Top of ENTRIES PROVIDED

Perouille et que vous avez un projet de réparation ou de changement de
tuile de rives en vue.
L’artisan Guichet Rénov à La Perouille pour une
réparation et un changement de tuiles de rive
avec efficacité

Bottom of ENTRIES PROVIDED

[WORK ITEM]
Find how many lines in the entries include the string "réparation", and state only the number.

[SOLVED EXERCISE]
2